=== Records from a collection ===
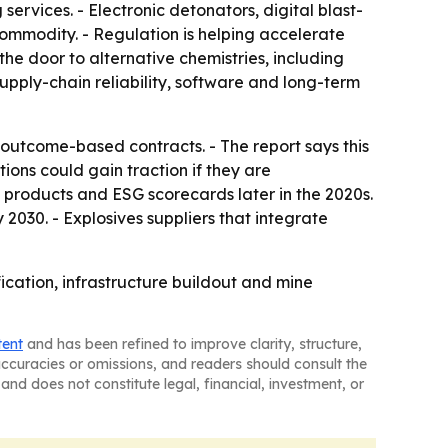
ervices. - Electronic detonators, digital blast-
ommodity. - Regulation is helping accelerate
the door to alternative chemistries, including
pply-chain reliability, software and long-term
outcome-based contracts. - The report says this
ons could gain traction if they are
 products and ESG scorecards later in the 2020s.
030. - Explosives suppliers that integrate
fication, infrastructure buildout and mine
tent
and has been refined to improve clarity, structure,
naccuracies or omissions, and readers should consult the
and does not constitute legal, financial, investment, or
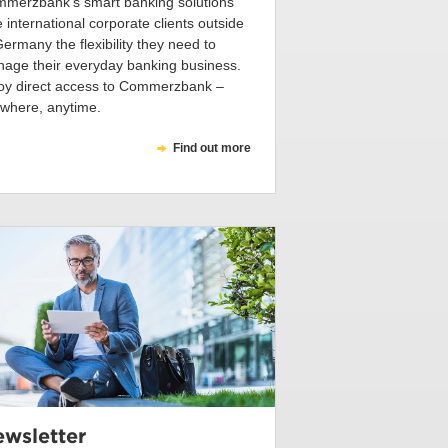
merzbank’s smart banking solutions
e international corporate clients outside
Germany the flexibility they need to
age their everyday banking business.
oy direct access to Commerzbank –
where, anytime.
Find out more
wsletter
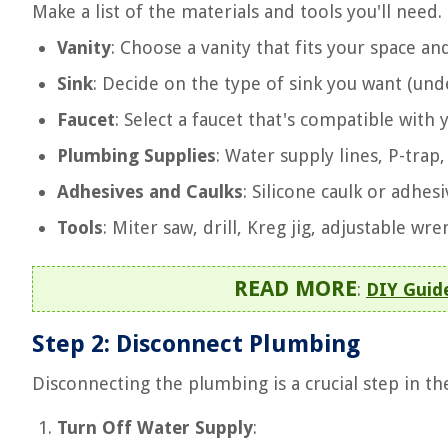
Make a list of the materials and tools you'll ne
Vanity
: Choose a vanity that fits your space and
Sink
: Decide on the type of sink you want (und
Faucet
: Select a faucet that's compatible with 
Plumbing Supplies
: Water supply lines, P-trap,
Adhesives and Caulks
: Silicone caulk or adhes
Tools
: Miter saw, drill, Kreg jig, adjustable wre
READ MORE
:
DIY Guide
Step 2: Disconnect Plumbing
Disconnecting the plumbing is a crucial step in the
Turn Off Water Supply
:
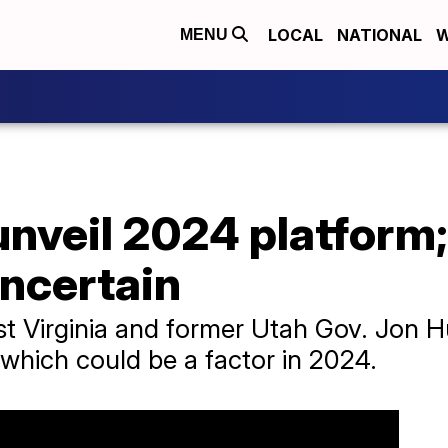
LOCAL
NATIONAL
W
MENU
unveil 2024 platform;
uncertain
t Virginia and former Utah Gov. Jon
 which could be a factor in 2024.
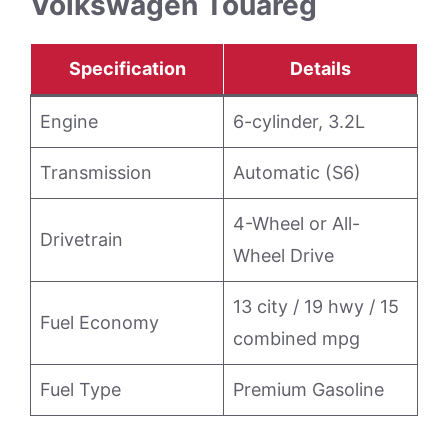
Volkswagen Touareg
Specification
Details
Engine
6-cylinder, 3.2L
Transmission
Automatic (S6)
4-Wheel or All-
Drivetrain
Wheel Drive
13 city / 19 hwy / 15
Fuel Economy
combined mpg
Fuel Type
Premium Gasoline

=== EXERCISE ===
Collect the lines of the data that carry the word "banking".

=== RESULT OF THIS EXERCISE ===
merzbank’s smart banking solutions
age their everyday banking business.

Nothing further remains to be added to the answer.